France's presidency has been decided, and many in Europe are breathing a sigh of relief. Centrist candidate Emmanuel Macron won the second round of the presidential election in France on May 7. The first official results from the Interior Ministry show that Macron received around 62 percent of the vote, versus 38 percent for nationalist candidate Marine Le Pen. Despite winning the election, however, Macron has his work cut out as the first French president in more than 50 years that does not belong to a mainstream party.
Macron will be inaugurated on or before May 14, when the term of President Francois Hollande expires. One of Macron's first moves will be to appoint a prime minister and a Cabinet. However, this early government is subject to change after the legislative elections, which take place in two rounds in June. Should Macron's party fail to win a majority in the National Assembly, he will have to negotiate with lawmakers to appoint a new prime minister and Cabinet.
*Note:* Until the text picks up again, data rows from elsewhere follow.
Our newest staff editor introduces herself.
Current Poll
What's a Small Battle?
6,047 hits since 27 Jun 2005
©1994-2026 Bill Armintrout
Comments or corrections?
Should any of the opposition parties win a majority, they could try to impose a prime minister on the new president. Because the president and the prime minister both have executive powers in France, such an event could make policy-making difficult.
Still, Macron's win pleases many, and will be well received by financial markets. EU institutions and the German government, which were explicit in their support for the centrist candidate, will also welcome the outcome. However, winning the election is only the first of several challenges the president will face in his quest to govern France. To begin with, he will have to come up with a list of candidates for the National Assembly elections. Macron promised that at least half of his candidates will be people with little to no political experience, but he is already in discussions with members of the traditional parties. A disparate coalition of politicians and parties may help him win the legislative election, but could also complicate policy-making in the future.
Macron presented himself as a centrist that offered the best of both worlds, but this position may be hard to sustain once he starts governing.
Even if Macron-supporting candidates manage to win the legislative election, many of his reforms, such as further liberalizing some areas of the French economy, reducing the number of workers in the public sector, or making labor legislation more flexible, will be met with resistance by different elements of French society. Macron's predecessors, conservative Nicolas Sarkozy and Socialist Francois Hollande, both controlled a majority in the National Assembly but had to focus their presidencies on a handful of reforms that were opposed by different social sectors and, in some cases, even members of their own parties.
The first round of the presidential election on April 23 showed that the French are almost evenly split between those that would defend protectionism and seek greater state intervention in the economy, and those that would reduce the size of the public sector and make the French economy more open. Macron presented himself as a centrist that offered the best of both worlds, but this position may be hard to sustain once he starts governing. Moreover, the electorate is becoming increasingly impatient. Voter exhaustion with the country's mainstream political parties are what caused the center-right Republicans and the center-left Socialists to be eliminated in the first round. Macron and Le Pen made it to the second round in part because they presented themselves as political outsiders. Even then, they failed to generate significant enthusiasm in an apathetic electorate, as turnout for the second round was the lowest in almost 50 years. So, Macron can expect a short honeymoon period, as have recent French presidents. It only took Hollande a few months after his presidential victory to reach record low levels of popularity, for example.
Macron's victory also means that the eurozone will live to see another day. While many of Le Pen's most extreme proposals (such as holding a referendum on France's eurozone membership) would've been difficult to implement to begin with, her victory would have put France on a collision course with Germany and opened the door for the unraveling of the currency area. Unlike Le Pen, Macron will put a strong Franco-German alliance at the heart of his foreign policy.
Paris and Berlin will try their best to keep their co-leadership of the European Union alive, but their fundamental differences will still create issues. Germany will continue to insist on fiscal discipline, radiate concern about high levels of debt in the eurozone, and warn of the moral hazards associated with bailing out countries in Southern Europe. France, in turn, will favor fiscal stimulus in times of crisis, defend the need for a cheap euro to protect European exports, and push for a more political management of the eurozone, contrary to Germany's preference for a more technocratic approach.
Many of these differences are not connected to party politics, but reflect each country's national interests. They were present when the Maastricht treaty was signed 25 years ago, and became very visible when the European economic crisis began almost a decade ago. Considering that that crisis is not fully over — after all, Greece is still in a bailout program and may need new help in the future, and Italy is still dealing with high levels of public debt and a fragile banking sector — there will still be room for disagreements between the two largest economies in Europe. The prospects for further Franco-German cooperation are much better under a Macron presidency than they would have been under a Le Pen presidency. Still, structural differences between the two countries will persist.